Veja como a nova lei municipal impede o corte de água para moradores com contas atrasadas em 2026
A nova lei municipal sancionada em janeiro de 2026 mudou a forma como Campo Grande trata o fornecimento de água em situações extremas. A norma proíbe o corte do abastecimento mesmo com contas atrasadas.
Contudo, a medida protege famílias que convivem com moradores acamados ou em estado terminal. A legislação exige comprovação médica e inscrição ativa no Cadastro Único. O texto legal reforça que a água é um serviço essencial. A prefeitura publicou a lei no Diário Oficial e determinou vigência imediata.

Além disso, a lei detalha quem pode acessar essa proteção específica. O benefício atende pessoas com doenças crônicas graves e condições irreversíveis. A norma exige laudo médico atualizado e emitido por profissional habilitado.
O documento precisa descrever a incapacidade funcional do paciente. Ainda assim, o município exige o registro da família no CRAS. Esse procedimento valida a situação social apresentada.
Enquanto isso, a administração municipal afirma que a regra não se aplica de forma automática. As famílias precisam solicitar o benefício junto aos órgãos responsáveis. Técnicos da assistência social analisam cada pedido individualmente.
Em alguns casos, equipes realizam visitas domiciliares. Esse processo confirma as informações entregues pela família. Assim, o poder público busca evitar fraudes.
O que mudou com a nova lei?
Porém, a nova lei não elimina as obrigações financeiras dos consumidores. As contas continuam sendo cobradas normalmente. A norma apenas impede a suspensão do serviço.
Segundo o texto legal, a dívida permanece ativa. Dessa forma, a prefeitura diferencia inadimplência de punição extrema. O fornecimento segue garantido por razões humanitárias.
Ao mesmo tempo, especialistas em políticas públicas avaliam a lei como um avanço relevante. Eles defendem que o saneamento básico envolve direitos fundamentais.
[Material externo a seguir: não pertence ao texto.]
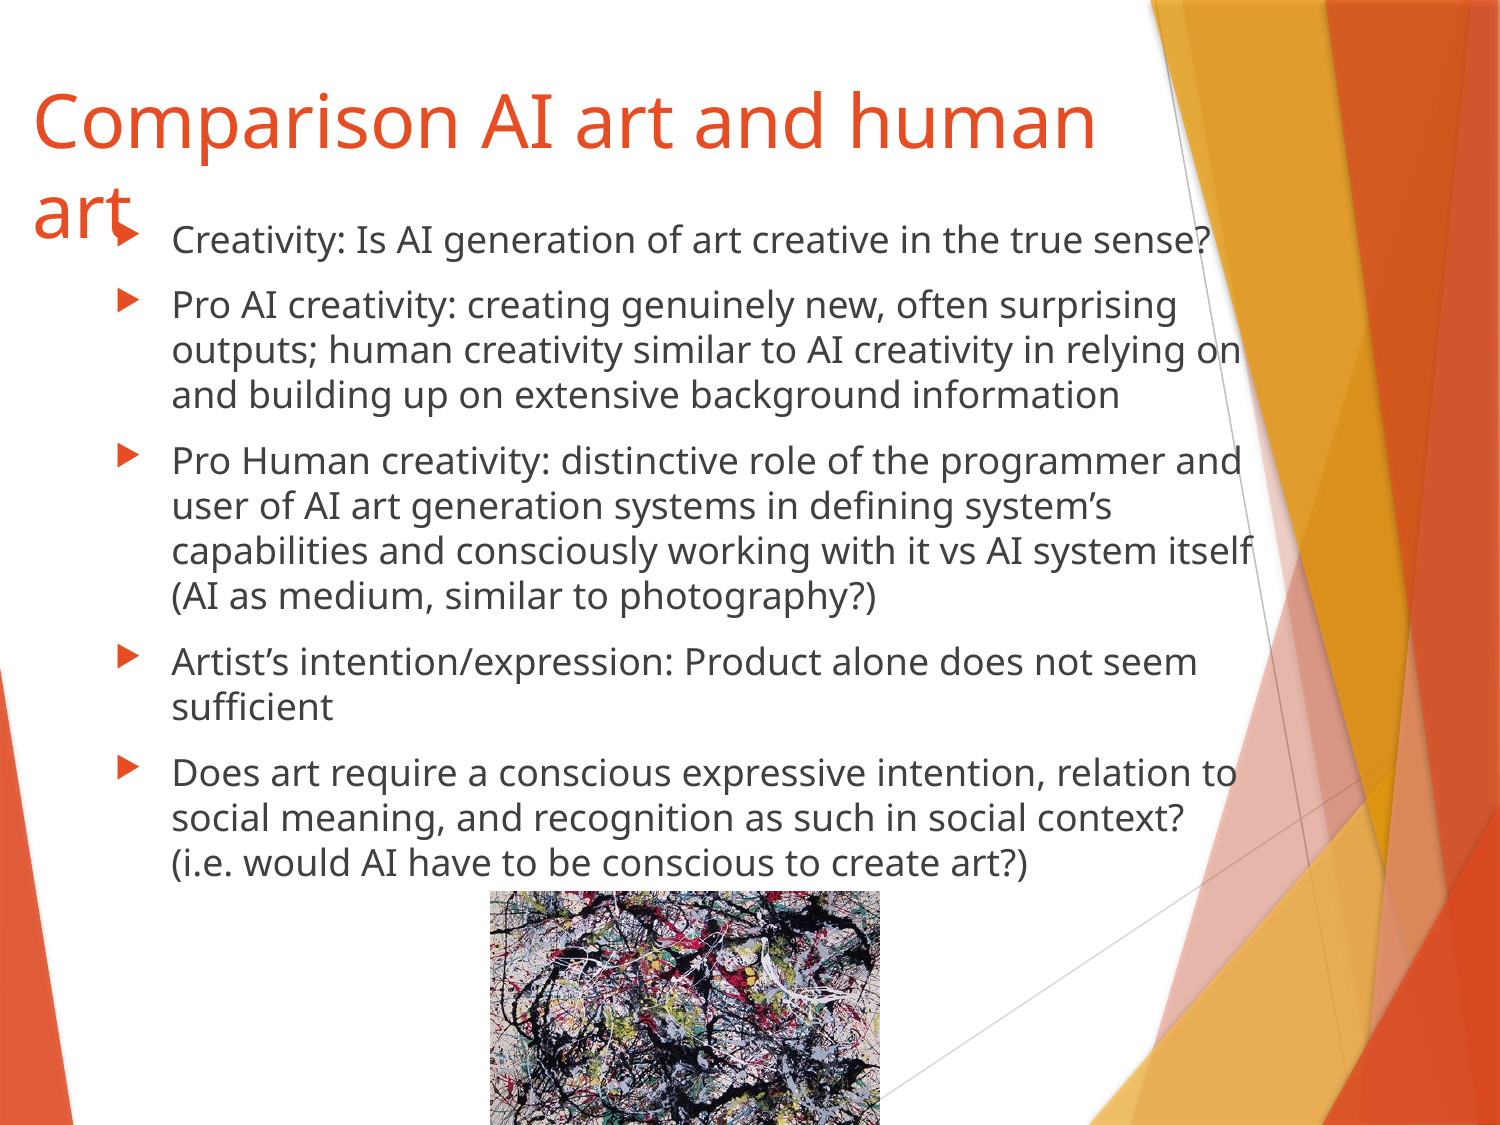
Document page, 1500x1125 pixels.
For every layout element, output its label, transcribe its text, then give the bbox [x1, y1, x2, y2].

list Creativity: Is AI generation of art creative in the true sense? Pro AI creativity: creating genuinely new, often surprising outputs; human creativity similar to AI creativity in relying on and building up on extensive background information Pro Human creativity: distinctive role of the programmer and user of AI art generation systems in defining system’s capabilities and consciously working with it vs AI system itself (AI as medium, similar to photography?) Artist’s intention/expression: Product alone does not seem sufficient Does art require a conscious expressive intention, relation to social meaning, and recognition as such in social context? (i.e. would AI have to be conscious to create art?) [99, 208, 1270, 1094]
title Comparison AI art and human art [17, 66, 1176, 283]
picture [489, 890, 881, 1125]
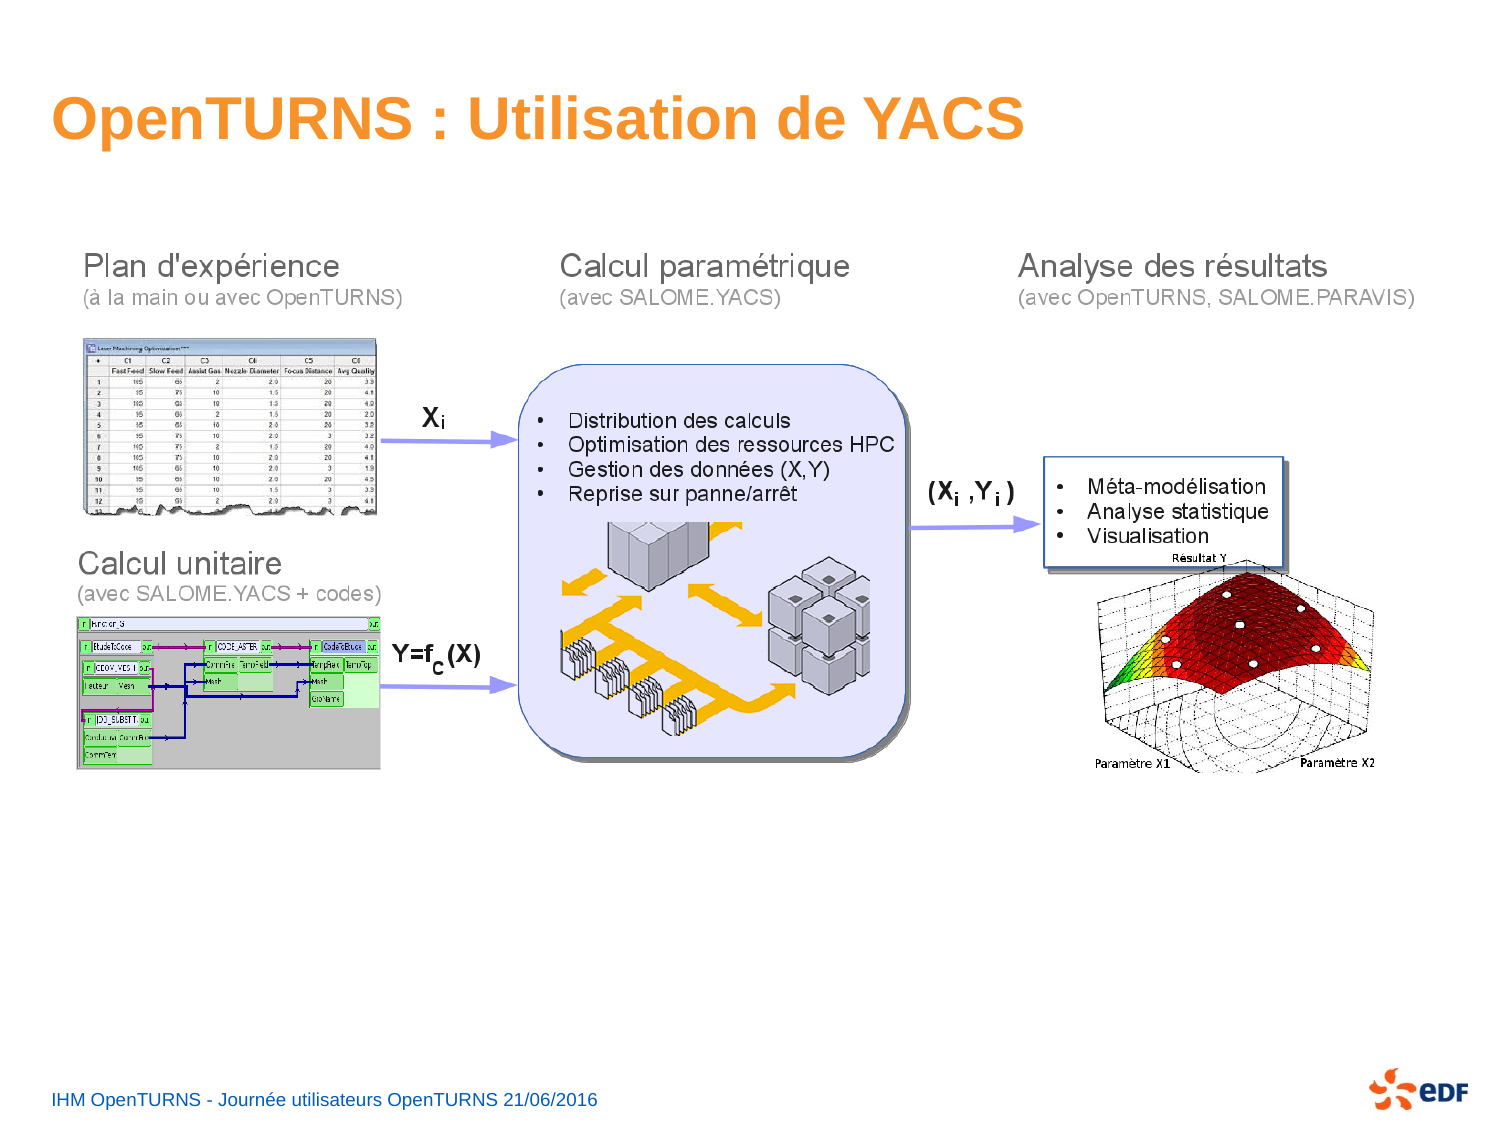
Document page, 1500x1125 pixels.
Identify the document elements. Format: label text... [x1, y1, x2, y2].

picture [1369, 1068, 1468, 1110]
picture [64, 241, 1436, 801]
title OpenTURNS : Utilisation de YACS [51, 35, 1450, 195]
footer IHM OpenTURNS - Journée utilisateurs OpenTURNS 21/06/2016 [51, 1086, 1197, 1113]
A água garante higiene, alimentação e cuidados médicos básicos. Em casos clínicos graves, a interrupção pode gerar riscos imediatos. Por isso, a legislação prioriza a dignidade humana. Esse entendimento ganha força em decisões judiciais recentes.
Quem tem direito
Além disso, a Lei nº 7.576 de 2026 estabelece limites claros para a concessão do benefício. O texto não abrange todos os casos de inadimplência. A proteção vale apenas para situações comprovadas de vulnerabilidade extrema.
A prefeitura afirma que a medida mantém equilíbrio financeiro do sistema. O município tenta evitar impacto generalizado na arrecadação. Ainda assim, prioriza vidas em risco.
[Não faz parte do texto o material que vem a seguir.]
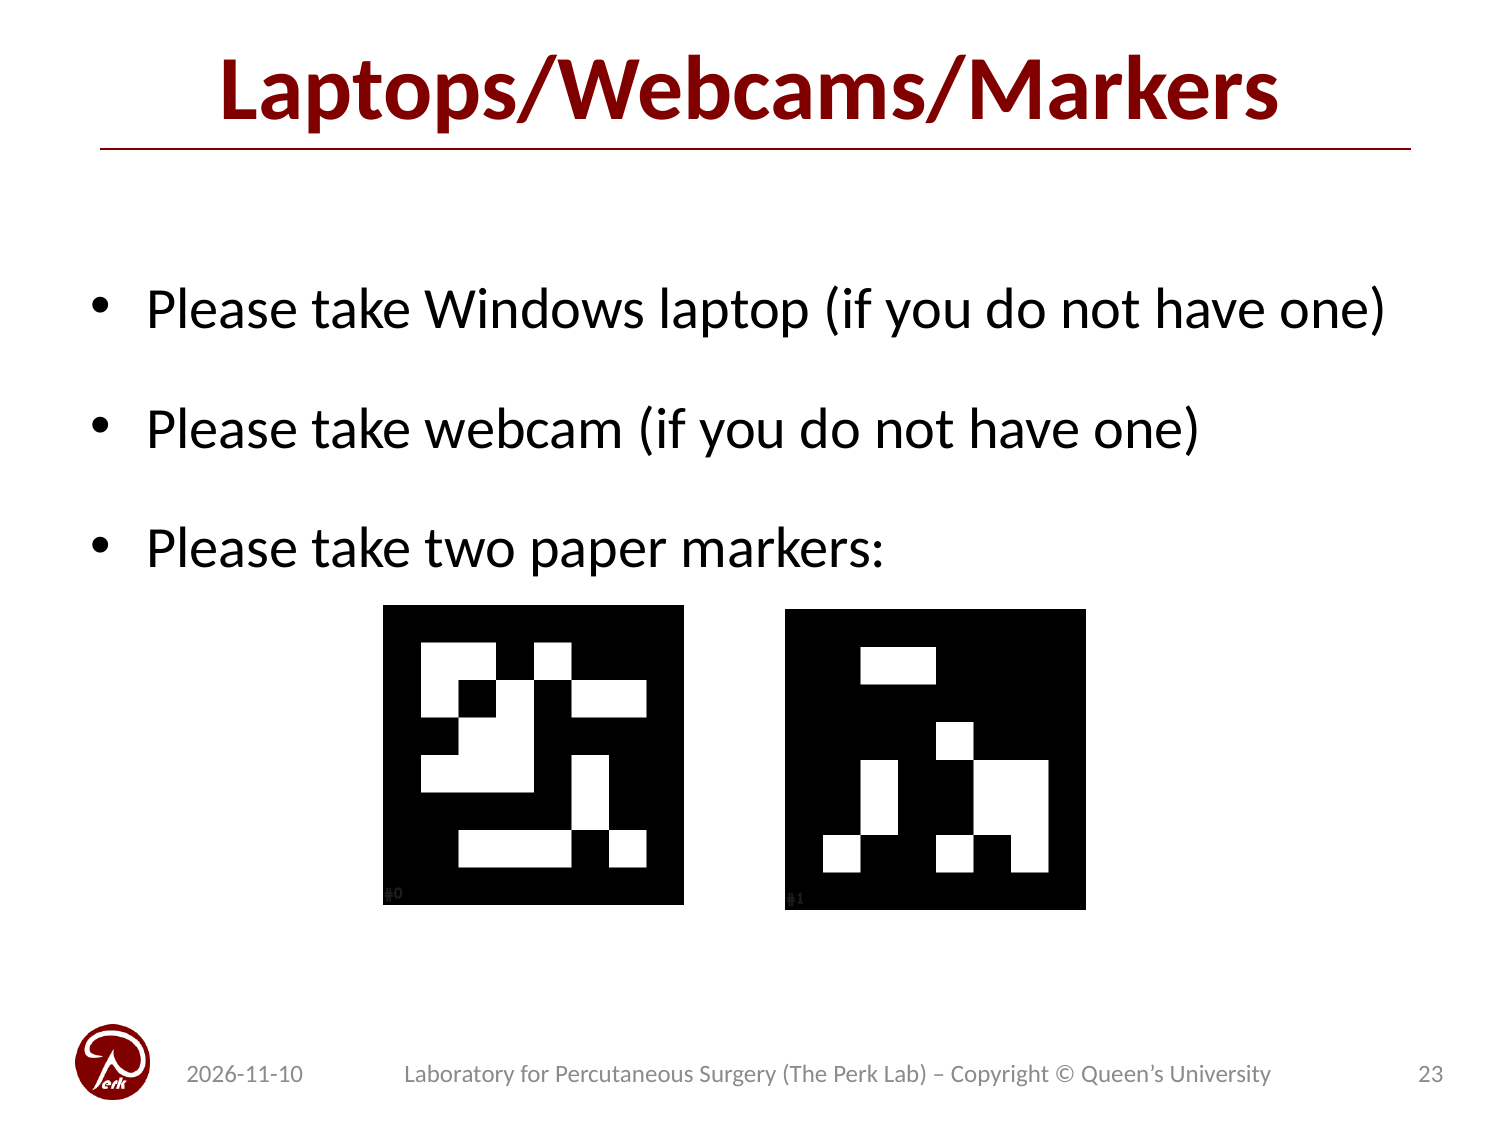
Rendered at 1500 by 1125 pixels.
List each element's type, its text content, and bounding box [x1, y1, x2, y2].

slide_number 23 [1352, 1042, 1459, 1103]
title Laptops/Webcams/Markers [75, 7, 1425, 159]
picture [75, 1024, 150, 1100]
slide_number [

Enquanto outras cidades observam o impacto da norma, Campo Grande se torna referência no debate. Gestores públicos analisam a possibilidade de replicar a iniciativa. O tema envolve saúde pública e assistência social.
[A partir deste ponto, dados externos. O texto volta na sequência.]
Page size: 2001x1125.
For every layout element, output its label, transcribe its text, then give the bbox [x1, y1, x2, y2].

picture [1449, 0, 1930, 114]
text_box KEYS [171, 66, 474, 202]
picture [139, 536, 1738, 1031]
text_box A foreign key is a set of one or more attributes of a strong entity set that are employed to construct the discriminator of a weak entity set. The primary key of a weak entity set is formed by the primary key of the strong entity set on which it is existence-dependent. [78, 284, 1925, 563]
Por fim, a nova legislação redefine prioridades no fornecimento de serviços essenciais. O município coloca a proteção da vida acima de sanções administrativas. A lei cria critérios claros e exige comprovação rigorosa.
Ao mesmo tempo, preserva a cobrança das dívidas existentes. A iniciativa fortalece a política de assistência social. O tema deve influenciar novas propostas em outras regiões.